Red Reset button on the wall. red emergency stop switch button in a factory building.

U.S. economic growth slowed to a 2 percent annual rate in the third quarter of the year, the federal Bureau of Economic Analysis reports:

Q3 2021 (adv)
+2.0%
Q2 2021 (3rd)
+6.7%

Real gross domestic product (GDP) increased at an annual rate of 2.0 percent in the third quarter of 2021, following an increase of 6.7 percent in the second quarter.

That amounts to a nearly 5 percentage point decrease in the annual economic growth rate since the second quarter.

The bureau stated that government lockdowns held growth down by reducing consumer spending—a standard Keynesian analysis that suggests demand for goods and services creates the supply:

The deceleration in real GDP in the third quarter was led by a slowdown in consumer spending.

A resurgence of COVID-19 cases resulted in new restrictions and delays in the reopening of establishments in some parts of the country.

The bureau also blamed a decrease in government spending for the economic slowdown, another Keynesian assumption:

In the third quarter, government assistance payments in the form of forgivable loans to businesses, grants to state and local governments, and social benefits to households all decreased.

Although “Current-dollar personal income increased $47.8 billion in the third quarter,” “Disposable personal income decreased $29.4 billion, or 0.7 percent, in the third quarter, compared with a decrease of $1.39 trillion, or 25.7 percent, in the second quarter. Real disposable personal income decreased 5.6 percent, compared with a decrease of 30.2 percent,” the bureau reports.

- _What this task involves_
Continue the passage on the slowdown in U.S. economic growth in the third quarter of 2021, starting after its final sentence.

- _Provided information_
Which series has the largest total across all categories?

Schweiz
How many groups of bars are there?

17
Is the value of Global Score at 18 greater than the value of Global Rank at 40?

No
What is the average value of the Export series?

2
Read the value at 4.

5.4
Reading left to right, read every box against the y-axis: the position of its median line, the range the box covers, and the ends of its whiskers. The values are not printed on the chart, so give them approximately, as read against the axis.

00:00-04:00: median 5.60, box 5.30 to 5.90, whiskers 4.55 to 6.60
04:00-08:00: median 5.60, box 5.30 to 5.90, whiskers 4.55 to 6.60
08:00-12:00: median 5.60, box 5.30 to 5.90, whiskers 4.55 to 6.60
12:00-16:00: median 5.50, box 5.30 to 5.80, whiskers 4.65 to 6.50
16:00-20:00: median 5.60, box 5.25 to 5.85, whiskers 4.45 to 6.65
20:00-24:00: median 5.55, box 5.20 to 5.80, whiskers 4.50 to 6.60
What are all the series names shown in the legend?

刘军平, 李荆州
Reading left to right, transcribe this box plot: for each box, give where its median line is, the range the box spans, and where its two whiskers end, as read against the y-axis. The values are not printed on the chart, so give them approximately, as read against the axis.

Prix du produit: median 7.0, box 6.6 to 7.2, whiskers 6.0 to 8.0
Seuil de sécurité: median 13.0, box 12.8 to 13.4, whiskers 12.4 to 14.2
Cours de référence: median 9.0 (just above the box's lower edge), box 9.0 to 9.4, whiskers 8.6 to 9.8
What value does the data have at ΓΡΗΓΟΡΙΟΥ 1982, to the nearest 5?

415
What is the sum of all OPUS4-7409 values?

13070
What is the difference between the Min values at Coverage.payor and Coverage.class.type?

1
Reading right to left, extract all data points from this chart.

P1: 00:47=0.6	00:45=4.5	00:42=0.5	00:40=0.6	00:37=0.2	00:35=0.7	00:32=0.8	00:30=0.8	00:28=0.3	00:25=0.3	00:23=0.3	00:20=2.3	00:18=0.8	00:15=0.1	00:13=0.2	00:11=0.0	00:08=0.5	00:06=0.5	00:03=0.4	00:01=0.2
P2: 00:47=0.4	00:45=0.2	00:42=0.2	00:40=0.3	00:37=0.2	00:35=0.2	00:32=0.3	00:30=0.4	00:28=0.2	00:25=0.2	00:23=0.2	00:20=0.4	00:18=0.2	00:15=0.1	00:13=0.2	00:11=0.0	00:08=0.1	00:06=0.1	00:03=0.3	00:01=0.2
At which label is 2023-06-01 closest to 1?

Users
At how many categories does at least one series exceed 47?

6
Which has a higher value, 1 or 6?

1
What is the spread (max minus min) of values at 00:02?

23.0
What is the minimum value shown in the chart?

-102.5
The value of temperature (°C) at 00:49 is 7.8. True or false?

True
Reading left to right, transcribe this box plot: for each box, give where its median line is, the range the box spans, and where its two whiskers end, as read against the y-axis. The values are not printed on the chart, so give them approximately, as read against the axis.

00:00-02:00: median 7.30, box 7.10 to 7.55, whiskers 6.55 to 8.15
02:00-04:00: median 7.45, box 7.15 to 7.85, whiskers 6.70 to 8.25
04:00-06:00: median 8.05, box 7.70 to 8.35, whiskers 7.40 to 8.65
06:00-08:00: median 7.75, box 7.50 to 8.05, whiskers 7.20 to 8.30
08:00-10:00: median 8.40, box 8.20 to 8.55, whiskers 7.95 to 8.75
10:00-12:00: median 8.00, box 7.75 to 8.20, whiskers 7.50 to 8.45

- _Written reply_
Employment income accounted for the increase in current-dollar personal income, the bureau reports:

The increase primarily reflected an increase in compensation that was partly offset by a decrease in government social benefits for unemployment insurance and direct economic impact payments to households established by the Coronavirus Response and Relief Supplemental Appropriations Act and the American Rescue Plan Act.

The government’s report makes no mention of supply-line disruptions or increasing government regulations on the economy, and especially the energy sector, as reducing economic growth.

Instead, the bureau alludes obliquely to the capital goods shortages and supply line disruptions but blames these on a decrease in consumer spending, another Keynesian analysis that reverses the causality relationship between supply and demand and fails to explain why consumers spent more on services and less on goods:

The increase in [personal consumption expenditures] reflected an increase in services that was partly offset by a decrease in goods. Within services, increases were widespread with the largest contributions coming from “other” services (mainly international travel), transportation services, and health care. The decrease in goods primarily reflected a decrease in spending on motor vehicles and parts.